Elevated p-mTOR expression in CD8 T cells and lung tissue was accompanied by the enhanced Tc1 and Tc17 cell responses in lungs of mice exposed to cigarette smoke. Rapamycin reduced inflammatory cells in BALF and decreased MLI, DI and MAA in lungs. Rapamycin decreased p-mTOR expression, and down-regulation of mTOR and RORγt mRNA levels along with the attenuation of Tc1 and Tc17 cell responses in mice with emphysema.
The mTOR was activated in CD8 T cells accompanied by the enhanced Tc1 and Tc17 cell responses in cigarette smoke-related pulmonary inflammation. Rapamycin ameliorated emphysema and attenuated Tc1 and Tc17 cell responses probably caused by inhibiting mTOR in cigarette smoke-exposed mice.

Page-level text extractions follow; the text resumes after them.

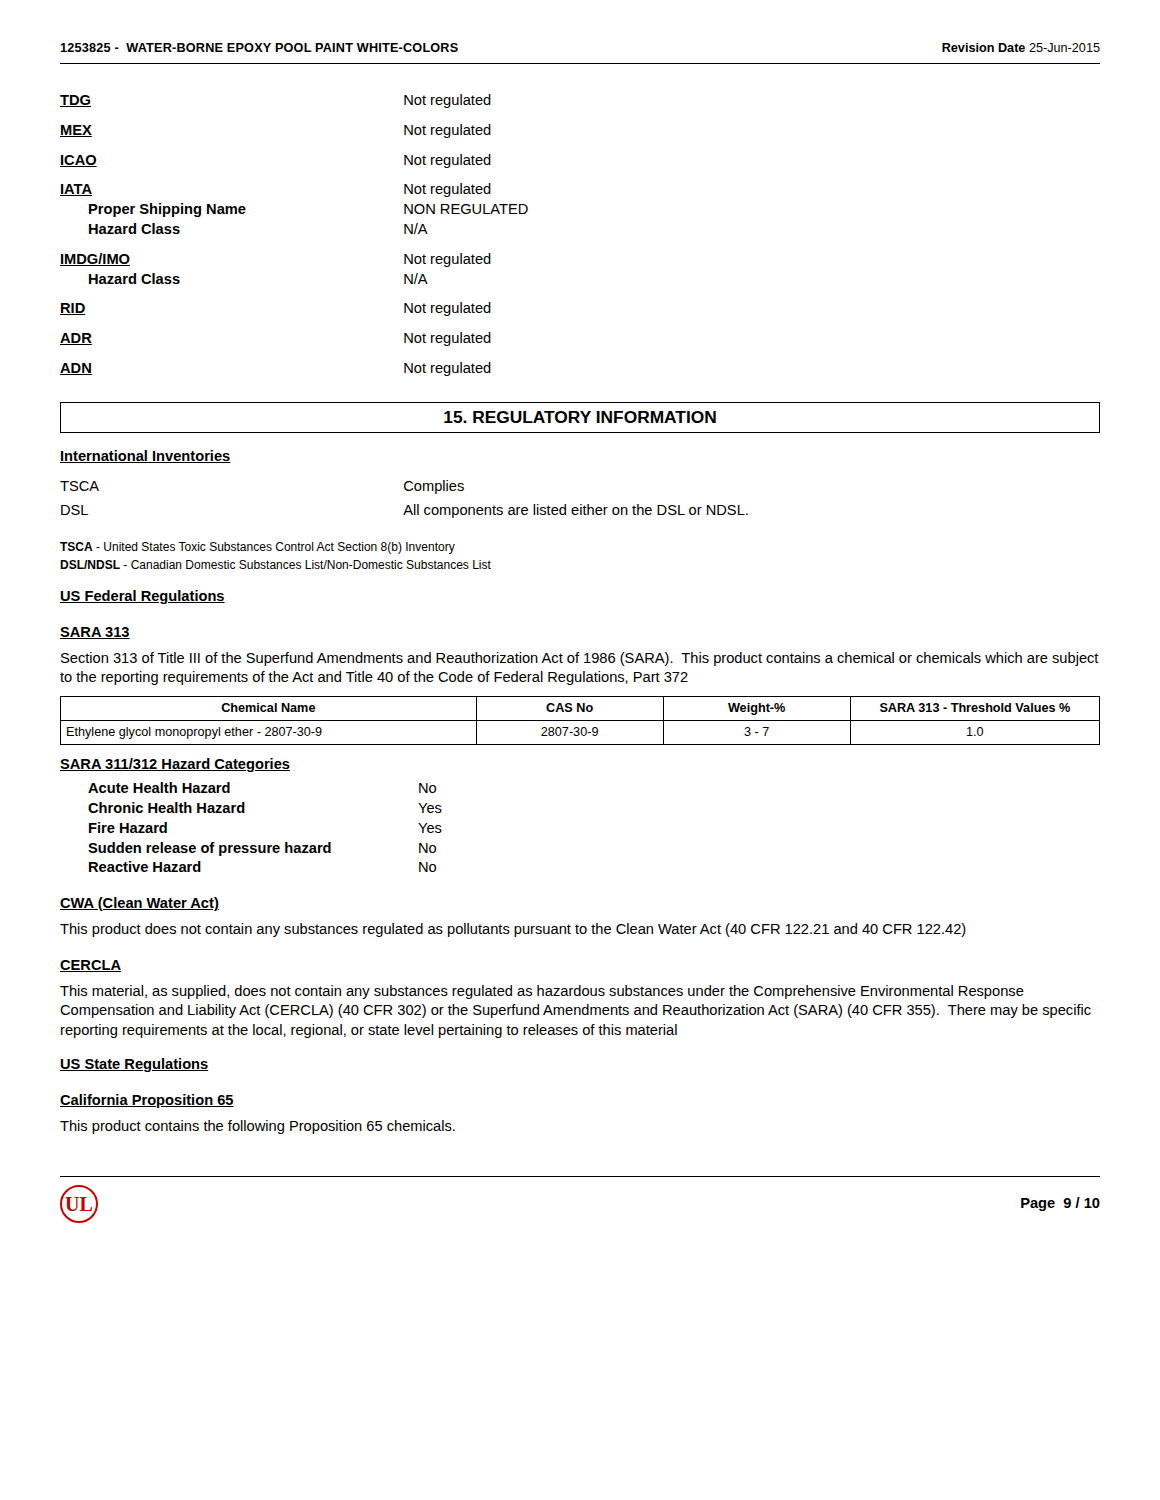1253825 - WATER-BORNE EPOXY POOL PAINT WHITE-COLORS
Revision Date 25-Jun-2015
| TDG | Not regulated |
| MEX | Not regulated |
| ICAO | Not regulated |
| IATA Proper Shipping Name Hazard Class | Not regulated NON REGULATED N/A |
| IMDG/IMO Hazard Class | Not regulated N/A |
| RID | Not regulated |
| ADR | Not regulated |
| ADN | Not regulated |
15. REGULATORY INFORMATION
International Inventories
| TSCA | Complies |
| DSL | All components are listed either on the DSL or NDSL. |
TSCA - United States Toxic Substances Control Act Section 8(b) Inventory
DSL/NDSL - Canadian Domestic Substances List/Non-Domestic Substances List
US Federal Regulations
SARA 313
Section 313 of Title III of the Superfund Amendments and Reauthorization Act of 1986 (SARA). This product contains a chemical or chemicals which are subject to the reporting requirements of the Act and Title 40 of the Code of Federal Regulations, Part 372
| Chemical Name | CAS No | Weight-% | SARA 313 - Threshold Values % |
| --- | --- | --- | --- |
| Ethylene glycol monopropyl ether - 2807-30-9 | 2807-30-9 | 3 - 7 | 1.0 |
SARA 311/312 Hazard Categories
Acute Health Hazard No
Chronic Health Hazard Yes
Fire Hazard Yes
Sudden release of pressure hazard No
Reactive Hazard No
CWA (Clean Water Act)
This product does not contain any substances regulated as pollutants pursuant to the Clean Water Act (40 CFR 122.21 and 40 CFR 122.42)
CERCLA
This material, as supplied, does not contain any substances regulated as hazardous substances under the Comprehensive Environmental Response Compensation and Liability Act (CERCLA) (40 CFR 302) or the Superfund Amendments and Reauthorization Act (SARA) (40 CFR 355). There may be specific reporting requirements at the local, regional, or state level pertaining to releases of this material
US State Regulations
California Proposition 65
This product contains the following Proposition 65 chemicals.
UL
Page 9 / 10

慢性暴露于香烟烟雾会促进气道炎症和肺气肿,同时伴有增强的 CD8 干扰素(IFN)-γ T(Tc1)和 CD8 白细胞介素(IL)-17 T(Tc17)细胞反应。雷帕霉素靶蛋白(mTOR)已参与肺气肿的发病机制。据报道,通过雷帕霉素抑制 mTOR 可以减轻肺气肿,但机制尚不完全清楚。我们旨在探讨雷帕霉素对香烟烟雾暴露诱导的 Tc1 和 Tc17 细胞反应的影响。

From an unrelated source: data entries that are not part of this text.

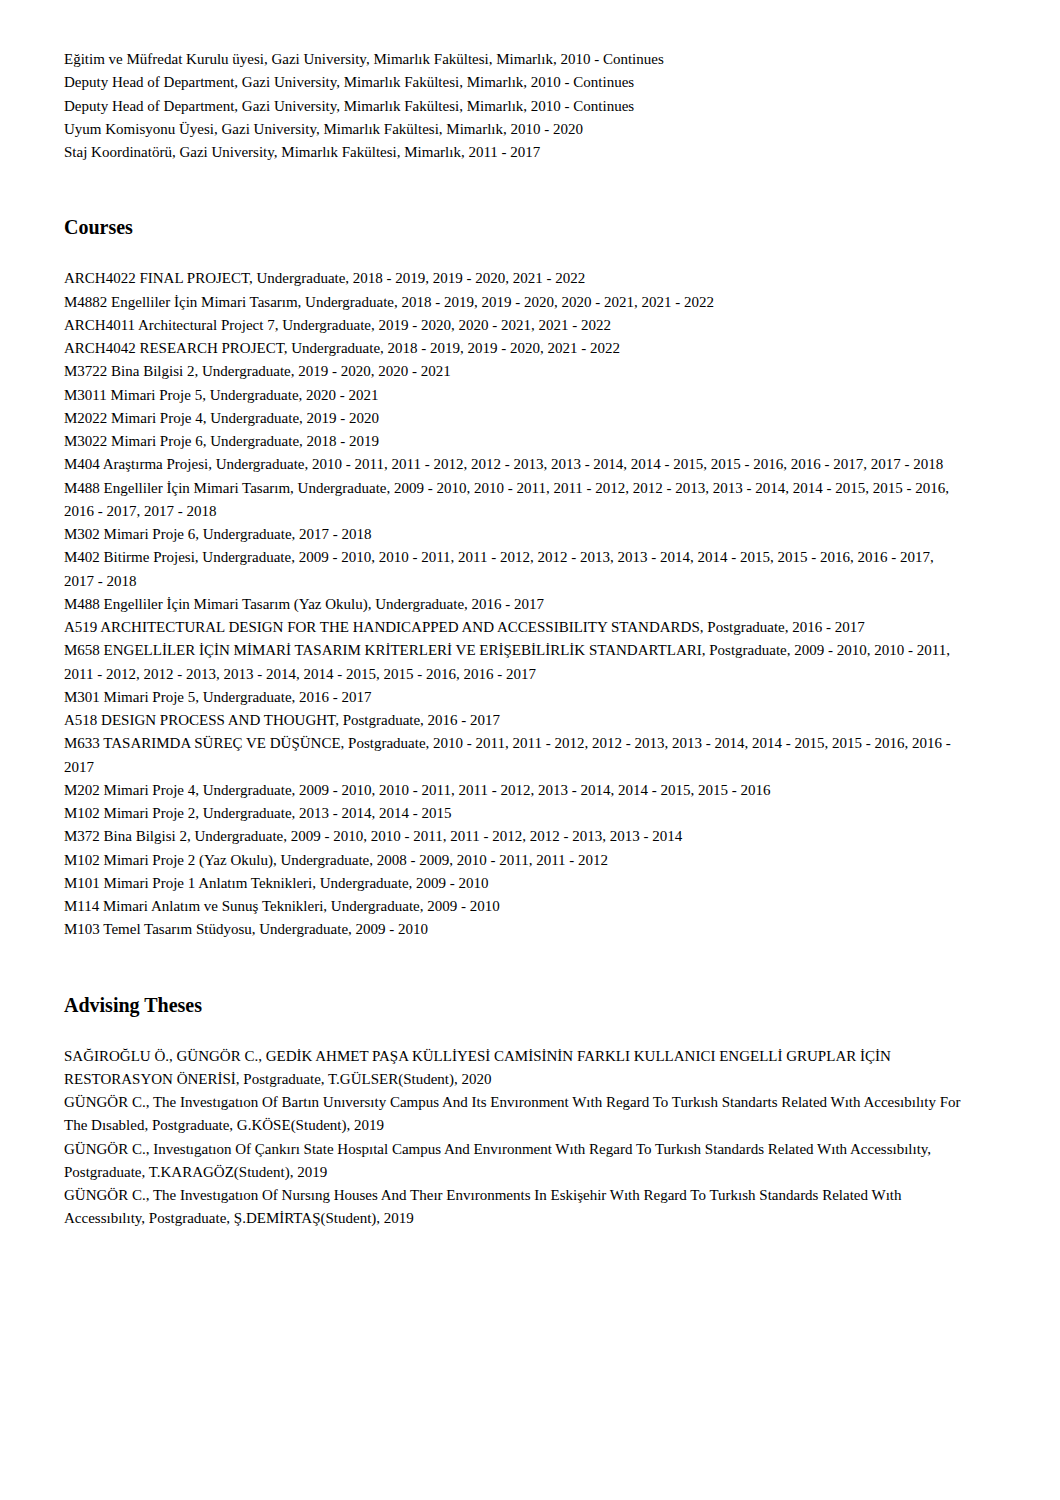Eğitim ve Müfredat Kurulu üyesi, Gazi University, Mimarlık Fakültesi, Mimarlık, 2010 - Continues
Deputy Head of Department, Gazi University, Mimarlık Fakültesi, Mimarlık, 2010 - Continues
Deputy Head of Department, Gazi University, Mimarlık Fakültesi, Mimarlık, 2010 - Continues
Uyum Komisyonu Üyesi, Gazi University, Mimarlık Fakültesi, Mimarlık, 2010 - 2020
Staj Koordinatörü, Gazi University, Mimarlık Fakültesi, Mimarlık, 2011 - 2017
Courses
ARCH4022 FINAL PROJECT, Undergraduate, 2018 - 2019, 2019 - 2020, 2021 - 2022
M4882 Engelliler İçin Mimari Tasarım, Undergraduate, 2018 - 2019, 2019 - 2020, 2020 - 2021, 2021 - 2022
ARCH4011 Architectural Project 7, Undergraduate, 2019 - 2020, 2020 - 2021, 2021 - 2022
ARCH4042 RESEARCH PROJECT, Undergraduate, 2018 - 2019, 2019 - 2020, 2021 - 2022
M3722 Bina Bilgisi 2, Undergraduate, 2019 - 2020, 2020 - 2021
M3011 Mimari Proje 5, Undergraduate, 2020 - 2021
M2022 Mimari Proje 4, Undergraduate, 2019 - 2020
M3022 Mimari Proje 6, Undergraduate, 2018 - 2019
M404 Araştırma Projesi, Undergraduate, 2010 - 2011, 2011 - 2012, 2012 - 2013, 2013 - 2014, 2014 - 2015, 2015 - 2016, 2016 - 2017, 2017 - 2018
M488 Engelliler İçin Mimari Tasarım, Undergraduate, 2009 - 2010, 2010 - 2011, 2011 - 2012, 2012 - 2013, 2013 - 2014, 2014 - 2015, 2015 - 2016, 2016 - 2017, 2017 - 2018
M302 Mimari Proje 6, Undergraduate, 2017 - 2018
M402 Bitirme Projesi, Undergraduate, 2009 - 2010, 2010 - 2011, 2011 - 2012, 2012 - 2013, 2013 - 2014, 2014 - 2015, 2015 - 2016, 2016 - 2017, 2017 - 2018
M488 Engelliler İçin Mimari Tasarım (Yaz Okulu), Undergraduate, 2016 - 2017
A519 ARCHITECTURAL DESIGN FOR THE HANDICAPPED AND ACCESSIBILITY STANDARDS, Postgraduate, 2016 - 2017
M658 ENGELLİLER İÇİN MİMARİ TASARIM KRİTERLERİ VE ERİŞEBİLİRLİK STANDARTLARI, Postgraduate, 2009 - 2010, 2010 - 2011, 2011 - 2012, 2012 - 2013, 2013 - 2014, 2014 - 2015, 2015 - 2016, 2016 - 2017
M301 Mimari Proje 5, Undergraduate, 2016 - 2017
A518 DESIGN PROCESS AND THOUGHT, Postgraduate, 2016 - 2017
M633 TASARIMDA SÜREÇ VE DÜŞÜNCE, Postgraduate, 2010 - 2011, 2011 - 2012, 2012 - 2013, 2013 - 2014, 2014 - 2015, 2015 - 2016, 2016 - 2017
M202 Mimari Proje 4, Undergraduate, 2009 - 2010, 2010 - 2011, 2011 - 2012, 2013 - 2014, 2014 - 2015, 2015 - 2016
M102 Mimari Proje 2, Undergraduate, 2013 - 2014, 2014 - 2015
M372 Bina Bilgisi 2, Undergraduate, 2009 - 2010, 2010 - 2011, 2011 - 2012, 2012 - 2013, 2013 - 2014
M102 Mimari Proje 2 (Yaz Okulu), Undergraduate, 2008 - 2009, 2010 - 2011, 2011 - 2012
M101 Mimari Proje 1 Anlatım Teknikleri, Undergraduate, 2009 - 2010
M114 Mimari Anlatım ve Sunuş Teknikleri, Undergraduate, 2009 - 2010
M103 Temel Tasarım Stüdyosu, Undergraduate, 2009 - 2010
Advising Theses
SAĞIROĞLU Ö., GÜNGÖR C., GEDİK AHMET PAŞA KÜLLİYESİ CAMİSİNİN FARKLI KULLANICI ENGELLİ GRUPLAR İÇİN RESTORASYON ÖNERİSİ, Postgraduate, T.GÜLSER(Student), 2020
GÜNGÖR C., The Investıgatıon Of Bartın Unıversıty Campus And Its Envıronment Wıth Regard To Turkısh Standarts Related Wıth Accesıbılıty For The Dısabled, Postgraduate, G.KÖSE(Student), 2019
GÜNGÖR C., Investıgatıon Of Çankırı State Hospıtal Campus And Envıronment Wıth Regard To Turkısh Standards Related Wıth Accessıbılıty, Postgraduate, T.KARAGÖZ(Student), 2019
GÜNGÖR C., The Investıgatıon Of Nursıng Houses And Theır Envıronments In Eskişehir Wıth Regard To Turkısh Standards Related Wıth Accessıbılıty, Postgraduate, Ş.DEMİRTAŞ(Student), 2019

雄性 C57BL/6 小鼠暴露于香烟烟雾或室内空气 24 周。一半的烟雾暴露小鼠在最后 12 周接受雷帕霉素治疗。通过平均线性截距(MLI)、平均肺泡空气空间面积(MAA)和破坏性指数(DI)评估这些小鼠肺气肿的严重程度。收集支气管肺泡灌洗液并进行分析。通过流式细胞术检测 CD8 T 细胞、Tc1 和 Tc17 细胞中磷酸化(p-)mTOR 的表达。通过 Western blot 分析确定肺中 p-mTOR 的相对表达。通过酶联免疫吸附试验检测 IFN-γ 和 IL-17A 水平。通过实时聚合酶链反应评估 IFN-γ、mTOR 和视黄酸受体相关孤儿受体(ROR)γt mRNA 水平。
香烟烟雾暴露小鼠的 CD8 T 细胞中 mTOR 表达升高,同时伴有肺 Tc1 和 Tc17 细胞反应增强。雷帕霉素减少了 BALF 中的炎症细胞,并降低了肺部的 MLI、DI 和 MAA。雷帕霉素降低了 p-mTOR 表达,并下调了 mTOR 和 RORγt mRNA 水平,同时减弱了肺气肿小鼠的 Tc1 和 Tc17 细胞反应。
mTOR 在 CD8 T 细胞中被激活,同时伴有香烟烟雾相关肺炎症中的 Tc1 和 Tc17 细胞反应增强。雷帕霉素改善了肺气肿,并减轻了 Tc1 和 Tc17 细胞反应,可能是通过抑制香烟烟雾暴露小鼠中的 mTOR 引起的。